Quetiapine is a second-generation antipsychotic (SGA) approved by the Food and Drug Administration (FDA) for the treatment of schizophrenia, mania, and aggression in children and adolescents. It is also commonly used as an off-label medication to treat children and adolescents with bipolar depression, although the FDA has not approved quetiapine for this purpose. We conducted a systematic review of randomized clinical trials (RCTs) using the MEDLINE database and included two studies that met our inclusion criteria. Both RCTs were eight-week short-term studies that involved patients of 10-18 years of age with a Diagnostic and Statistical Manual of Mental Disorders-IV (DSM-IV) diagnosis of bipolar disorder, depressed type. The mean difference in the Children's Depression Rating Scale-Revised (CDRS-R) score and the response and remission rates in the quetiapine group were not statistically significant when compared to the placebo group. A high placebo response rate proved that quetiapine was no better than the placebo in treating pediatric bipolar depression.
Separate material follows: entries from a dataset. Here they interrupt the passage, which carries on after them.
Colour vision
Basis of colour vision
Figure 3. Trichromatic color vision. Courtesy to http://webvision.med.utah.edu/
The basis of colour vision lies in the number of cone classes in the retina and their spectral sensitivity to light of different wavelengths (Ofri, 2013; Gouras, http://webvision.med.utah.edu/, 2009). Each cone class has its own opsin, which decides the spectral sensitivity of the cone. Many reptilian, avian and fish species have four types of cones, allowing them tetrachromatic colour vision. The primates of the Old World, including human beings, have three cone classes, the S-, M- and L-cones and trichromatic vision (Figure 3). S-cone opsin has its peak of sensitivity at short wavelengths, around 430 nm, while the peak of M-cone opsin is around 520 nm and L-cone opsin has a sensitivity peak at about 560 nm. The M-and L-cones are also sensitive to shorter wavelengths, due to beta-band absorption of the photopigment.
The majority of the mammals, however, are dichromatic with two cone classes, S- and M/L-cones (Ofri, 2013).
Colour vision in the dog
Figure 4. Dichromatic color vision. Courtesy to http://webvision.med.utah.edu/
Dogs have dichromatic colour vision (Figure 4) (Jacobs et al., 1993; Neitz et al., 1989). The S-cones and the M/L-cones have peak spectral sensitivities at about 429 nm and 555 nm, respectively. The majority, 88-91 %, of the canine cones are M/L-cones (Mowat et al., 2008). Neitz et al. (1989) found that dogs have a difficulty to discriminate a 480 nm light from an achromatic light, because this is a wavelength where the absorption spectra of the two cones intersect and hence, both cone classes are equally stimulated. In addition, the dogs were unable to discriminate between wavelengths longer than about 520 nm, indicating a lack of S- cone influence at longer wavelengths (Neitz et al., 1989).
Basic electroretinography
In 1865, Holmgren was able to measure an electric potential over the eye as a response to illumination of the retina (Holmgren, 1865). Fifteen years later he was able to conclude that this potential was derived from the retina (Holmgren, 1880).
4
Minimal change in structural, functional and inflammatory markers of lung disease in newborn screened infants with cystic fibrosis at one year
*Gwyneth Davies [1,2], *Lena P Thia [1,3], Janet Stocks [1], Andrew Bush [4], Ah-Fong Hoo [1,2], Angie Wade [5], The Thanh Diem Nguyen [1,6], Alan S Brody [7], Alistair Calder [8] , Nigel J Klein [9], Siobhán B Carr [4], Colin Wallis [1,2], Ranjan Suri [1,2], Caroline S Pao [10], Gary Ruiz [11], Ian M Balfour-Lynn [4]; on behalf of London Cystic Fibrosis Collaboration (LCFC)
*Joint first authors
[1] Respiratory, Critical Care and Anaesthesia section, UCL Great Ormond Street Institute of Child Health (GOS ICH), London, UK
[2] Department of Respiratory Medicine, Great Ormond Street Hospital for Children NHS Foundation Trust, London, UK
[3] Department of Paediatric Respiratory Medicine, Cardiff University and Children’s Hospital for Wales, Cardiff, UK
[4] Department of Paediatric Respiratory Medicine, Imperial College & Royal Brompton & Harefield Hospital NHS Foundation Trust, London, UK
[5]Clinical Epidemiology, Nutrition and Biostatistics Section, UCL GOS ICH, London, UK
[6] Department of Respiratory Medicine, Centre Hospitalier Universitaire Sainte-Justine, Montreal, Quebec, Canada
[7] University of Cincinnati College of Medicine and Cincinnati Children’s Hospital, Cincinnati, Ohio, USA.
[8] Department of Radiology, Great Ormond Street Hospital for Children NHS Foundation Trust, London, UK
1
Quetiapine proved to be a relatively safe drug with the most common side effects being headache, somnolence, gastric upset, and weight gain. There was a significant increase in triglyceride levels, but no other metabolic effects were reported. This calls for future studies with larger sample sizes and improved methodology to explore the efficacy of quetiapine and other SGAs for the management of pediatric bipolar depression.